(Collected data)
________________

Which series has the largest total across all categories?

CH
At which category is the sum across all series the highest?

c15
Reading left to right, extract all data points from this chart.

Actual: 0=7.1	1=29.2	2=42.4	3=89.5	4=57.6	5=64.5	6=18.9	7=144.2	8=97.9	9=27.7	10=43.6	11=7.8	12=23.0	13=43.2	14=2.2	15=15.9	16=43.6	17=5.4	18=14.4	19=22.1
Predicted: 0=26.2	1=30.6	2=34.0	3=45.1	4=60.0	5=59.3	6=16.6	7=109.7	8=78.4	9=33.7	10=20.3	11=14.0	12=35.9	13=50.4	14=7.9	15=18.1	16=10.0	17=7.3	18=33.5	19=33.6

________________

→ **Work to complete**
Switch each occurrence of "series" in the material to "line", and reproduce every other part unchanged.

→ **Written response**
Which line has the largest total across all categories?

CH
At which category is the sum across all line the highest?

c15
Reading left to right, extract all data points from this chart.

Actual: 0=7.1	1=29.2	2=42.4	3=89.5	4=57.6	5=64.5	6=18.9	7=144.2	8=97.9	9=27.7	10=43.6	11=7.8	12=23.0	13=43.2	14=2.2	15=15.9	16=43.6	17=5.4	18=14.4	19=22.1
Predicted: 0=26.2	1=30.6	2=34.0	3=45.1	4=60.0	5=59.3	6=16.6	7=109.7	8=78.4	9=33.7	10=20.3	11=14.0	12=35.9	13=50.4	14=7.9	15=18.1	16=10.0	17=7.3	18=33.5	19=33.6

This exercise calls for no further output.